**** Wyodrębniony tekst ****

Tak jak powiedziałem, dorastałem na Południu i wiem, że gdy w grę wchodzi zasada moralna – jak to było w wypadku niewolnictwa – nie wolno zawierać kompromisów. Niewolnictwo jest albo dobre, albo złe. Nie utrzymuje się jedności w Kościele, dbając o zadowolenie właścicieli niewolników. Należy kiedyś zaprotestować. Ta sama zasada obowiązuje i dzisiaj. Powiedziałem to Arcybiskupowi Canterbury osobiście. Gdyby chodziło o niewolnictwo, nie wahałby się tak jak teraz. W mojej opinii kwestia homoseksualizmu jest w równym stopniu istotna, jak i moralnie poważna.

Tak więc postrzegam wszystkie te batalie, w które jesteśmy obecnie zaplątani – zarówno w Kościele, jak i poza nim – jako bardzo ekscytujące, nawet dodające wigoru.

Rowan Williams jest wybitnym teologiem. Mimo to nie wykorzystał tej samej bystrości, tej samej wyobraźni, które wyróżniały go, gdy kierował katedrą teologii imienia Lady Margaret w Oksfordzie wobec obecnego kryzysu wokół ordynacji homoseksualistów, który wstrząsa światowym Kościołem anglikańskim. Zapewne jest Ksiądz Biskup rozczarowany.

****

Polecenie:
Sprawdź, czy stwierdzenia 1., 2. i 3. zgadzają się z wyodrębnionym tekstem, i przy każdym odpowiedz „tak” lub „nie”, przytaczając dosłownie rozstrzygające słowa tekstu.
1. Osoba mówiąca przekazała swoje zdanie Arcybiskupowi Canterbury osobiście.
2. Rowan Williams kierował katedrą teologii w Cambridge.
3. Osoba mówiąca uważa obecne batalie za przygnębiające.
Wiersze stanowią materiał odrębny od tekstu.

**** Zapisane wiersze ****

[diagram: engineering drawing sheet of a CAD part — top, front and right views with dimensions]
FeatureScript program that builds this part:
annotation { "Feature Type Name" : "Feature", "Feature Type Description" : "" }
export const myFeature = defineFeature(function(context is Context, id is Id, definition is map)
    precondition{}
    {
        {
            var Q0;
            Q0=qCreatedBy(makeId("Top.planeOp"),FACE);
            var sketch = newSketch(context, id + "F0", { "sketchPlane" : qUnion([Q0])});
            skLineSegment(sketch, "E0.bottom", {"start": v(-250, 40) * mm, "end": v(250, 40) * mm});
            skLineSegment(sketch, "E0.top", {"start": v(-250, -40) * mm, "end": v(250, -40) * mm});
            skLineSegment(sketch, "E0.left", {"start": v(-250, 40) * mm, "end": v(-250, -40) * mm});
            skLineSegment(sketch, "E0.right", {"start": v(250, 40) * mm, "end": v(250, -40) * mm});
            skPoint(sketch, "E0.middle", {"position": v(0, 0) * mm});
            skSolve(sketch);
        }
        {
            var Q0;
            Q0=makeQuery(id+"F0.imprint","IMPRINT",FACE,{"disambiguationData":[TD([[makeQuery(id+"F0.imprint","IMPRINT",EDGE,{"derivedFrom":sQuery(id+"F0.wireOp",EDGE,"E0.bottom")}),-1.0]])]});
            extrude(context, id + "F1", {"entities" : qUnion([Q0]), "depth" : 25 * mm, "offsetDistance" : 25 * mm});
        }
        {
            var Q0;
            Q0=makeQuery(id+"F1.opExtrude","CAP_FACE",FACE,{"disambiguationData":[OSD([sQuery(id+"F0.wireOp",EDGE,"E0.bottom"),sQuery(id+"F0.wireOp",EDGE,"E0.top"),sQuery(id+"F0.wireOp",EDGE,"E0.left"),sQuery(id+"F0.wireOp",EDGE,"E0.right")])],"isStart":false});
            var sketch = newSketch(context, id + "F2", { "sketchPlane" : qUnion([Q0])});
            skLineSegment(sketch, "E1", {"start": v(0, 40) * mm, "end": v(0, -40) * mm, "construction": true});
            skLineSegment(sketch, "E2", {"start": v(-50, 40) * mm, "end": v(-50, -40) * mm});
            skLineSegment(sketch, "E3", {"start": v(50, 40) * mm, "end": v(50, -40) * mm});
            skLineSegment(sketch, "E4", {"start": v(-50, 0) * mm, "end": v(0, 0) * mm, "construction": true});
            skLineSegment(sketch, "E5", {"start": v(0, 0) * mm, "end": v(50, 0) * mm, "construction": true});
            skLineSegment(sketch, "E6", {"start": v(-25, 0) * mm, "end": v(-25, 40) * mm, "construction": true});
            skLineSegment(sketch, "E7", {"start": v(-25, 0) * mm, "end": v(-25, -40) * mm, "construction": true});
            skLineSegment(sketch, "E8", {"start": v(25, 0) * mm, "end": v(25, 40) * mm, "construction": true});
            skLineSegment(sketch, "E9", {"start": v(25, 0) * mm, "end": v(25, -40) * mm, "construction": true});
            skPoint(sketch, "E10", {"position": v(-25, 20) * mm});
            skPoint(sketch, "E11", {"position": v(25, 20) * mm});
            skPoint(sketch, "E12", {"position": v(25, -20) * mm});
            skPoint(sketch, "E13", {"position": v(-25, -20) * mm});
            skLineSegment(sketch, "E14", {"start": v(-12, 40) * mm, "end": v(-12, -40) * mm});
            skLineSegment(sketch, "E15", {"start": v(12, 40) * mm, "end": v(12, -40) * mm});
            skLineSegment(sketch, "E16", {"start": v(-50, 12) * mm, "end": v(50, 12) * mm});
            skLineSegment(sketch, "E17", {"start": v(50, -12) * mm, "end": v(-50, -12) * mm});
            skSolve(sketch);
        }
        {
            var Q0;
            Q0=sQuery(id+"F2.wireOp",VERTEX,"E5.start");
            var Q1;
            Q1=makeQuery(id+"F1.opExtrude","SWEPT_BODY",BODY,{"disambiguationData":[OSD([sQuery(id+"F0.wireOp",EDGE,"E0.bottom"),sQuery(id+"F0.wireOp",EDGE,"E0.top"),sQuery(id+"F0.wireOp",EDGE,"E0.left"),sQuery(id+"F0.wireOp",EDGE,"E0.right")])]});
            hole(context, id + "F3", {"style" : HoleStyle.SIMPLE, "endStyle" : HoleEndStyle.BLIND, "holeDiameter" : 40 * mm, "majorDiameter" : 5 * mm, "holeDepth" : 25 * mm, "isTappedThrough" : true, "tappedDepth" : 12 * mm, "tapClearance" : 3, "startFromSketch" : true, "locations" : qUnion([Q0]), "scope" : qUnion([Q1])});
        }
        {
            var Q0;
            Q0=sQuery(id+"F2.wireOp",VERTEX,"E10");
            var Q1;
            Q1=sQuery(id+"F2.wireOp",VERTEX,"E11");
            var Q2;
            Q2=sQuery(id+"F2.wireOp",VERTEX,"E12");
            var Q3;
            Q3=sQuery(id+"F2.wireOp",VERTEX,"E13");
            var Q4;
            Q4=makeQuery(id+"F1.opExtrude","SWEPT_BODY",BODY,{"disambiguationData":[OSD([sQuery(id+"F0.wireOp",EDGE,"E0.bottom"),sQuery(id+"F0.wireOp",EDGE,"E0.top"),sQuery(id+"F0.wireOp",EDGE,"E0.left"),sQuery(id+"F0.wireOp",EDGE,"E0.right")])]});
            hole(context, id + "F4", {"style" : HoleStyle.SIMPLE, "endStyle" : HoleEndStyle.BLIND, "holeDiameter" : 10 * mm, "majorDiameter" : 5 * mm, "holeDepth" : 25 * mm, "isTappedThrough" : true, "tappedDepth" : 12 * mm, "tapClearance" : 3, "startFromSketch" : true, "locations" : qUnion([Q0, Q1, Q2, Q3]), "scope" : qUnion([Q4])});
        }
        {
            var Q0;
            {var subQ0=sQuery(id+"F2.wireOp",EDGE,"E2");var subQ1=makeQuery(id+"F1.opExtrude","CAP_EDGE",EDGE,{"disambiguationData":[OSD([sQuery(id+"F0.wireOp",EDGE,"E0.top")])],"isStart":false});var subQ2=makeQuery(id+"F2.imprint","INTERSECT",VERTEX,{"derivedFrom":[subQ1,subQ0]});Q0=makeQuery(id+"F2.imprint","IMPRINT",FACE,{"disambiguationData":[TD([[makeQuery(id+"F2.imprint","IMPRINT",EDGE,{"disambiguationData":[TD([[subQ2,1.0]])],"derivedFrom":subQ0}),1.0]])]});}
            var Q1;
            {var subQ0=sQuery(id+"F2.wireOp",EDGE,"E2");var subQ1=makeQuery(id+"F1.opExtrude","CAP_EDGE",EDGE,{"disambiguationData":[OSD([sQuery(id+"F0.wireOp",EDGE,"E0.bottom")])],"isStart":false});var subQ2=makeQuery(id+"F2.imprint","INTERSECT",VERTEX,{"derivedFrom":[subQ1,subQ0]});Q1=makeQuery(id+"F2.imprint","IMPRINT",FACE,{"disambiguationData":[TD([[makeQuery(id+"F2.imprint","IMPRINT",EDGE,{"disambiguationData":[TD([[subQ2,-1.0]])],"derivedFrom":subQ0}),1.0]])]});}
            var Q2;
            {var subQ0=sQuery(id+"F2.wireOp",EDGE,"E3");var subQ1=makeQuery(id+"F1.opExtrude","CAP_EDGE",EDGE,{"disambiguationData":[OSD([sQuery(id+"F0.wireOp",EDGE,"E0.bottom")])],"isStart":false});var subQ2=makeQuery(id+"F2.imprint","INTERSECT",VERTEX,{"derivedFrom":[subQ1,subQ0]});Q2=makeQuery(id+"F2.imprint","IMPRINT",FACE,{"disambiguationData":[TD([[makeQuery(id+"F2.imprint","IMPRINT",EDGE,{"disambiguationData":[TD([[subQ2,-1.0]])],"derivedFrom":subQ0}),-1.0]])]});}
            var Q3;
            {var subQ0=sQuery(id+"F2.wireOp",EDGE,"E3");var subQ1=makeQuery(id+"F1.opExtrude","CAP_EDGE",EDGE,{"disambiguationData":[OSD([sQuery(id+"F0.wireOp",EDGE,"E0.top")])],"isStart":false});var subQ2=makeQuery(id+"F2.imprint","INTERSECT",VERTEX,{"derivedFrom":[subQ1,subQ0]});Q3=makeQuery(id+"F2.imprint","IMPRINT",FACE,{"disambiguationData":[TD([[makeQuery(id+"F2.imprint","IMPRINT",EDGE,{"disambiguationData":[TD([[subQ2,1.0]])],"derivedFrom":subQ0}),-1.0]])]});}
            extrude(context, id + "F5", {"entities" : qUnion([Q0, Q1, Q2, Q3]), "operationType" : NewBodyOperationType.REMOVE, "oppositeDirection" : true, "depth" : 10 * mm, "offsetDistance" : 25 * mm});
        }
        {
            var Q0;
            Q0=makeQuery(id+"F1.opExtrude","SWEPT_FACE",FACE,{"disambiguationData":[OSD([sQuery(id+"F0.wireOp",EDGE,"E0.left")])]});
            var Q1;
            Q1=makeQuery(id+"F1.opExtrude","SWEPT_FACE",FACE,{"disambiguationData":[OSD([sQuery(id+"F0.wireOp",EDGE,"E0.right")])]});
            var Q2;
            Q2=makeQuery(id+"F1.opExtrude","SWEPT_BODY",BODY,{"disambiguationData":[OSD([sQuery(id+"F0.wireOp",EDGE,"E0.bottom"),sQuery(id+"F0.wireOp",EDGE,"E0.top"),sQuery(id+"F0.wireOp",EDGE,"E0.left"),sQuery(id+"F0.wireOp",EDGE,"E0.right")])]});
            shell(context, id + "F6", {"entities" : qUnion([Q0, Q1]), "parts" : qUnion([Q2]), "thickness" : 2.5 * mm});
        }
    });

****

Odpowiedź:
1. Tak: „Powiedziałem to Arcybiskupowi Canterbury osobiście.”
2. Nie: „gdy kierował katedrą teologii imienia Lady Margaret w Oksfordzie”.
3. Nie: „jako bardzo ekscytujące, nawet dodające wigoru”.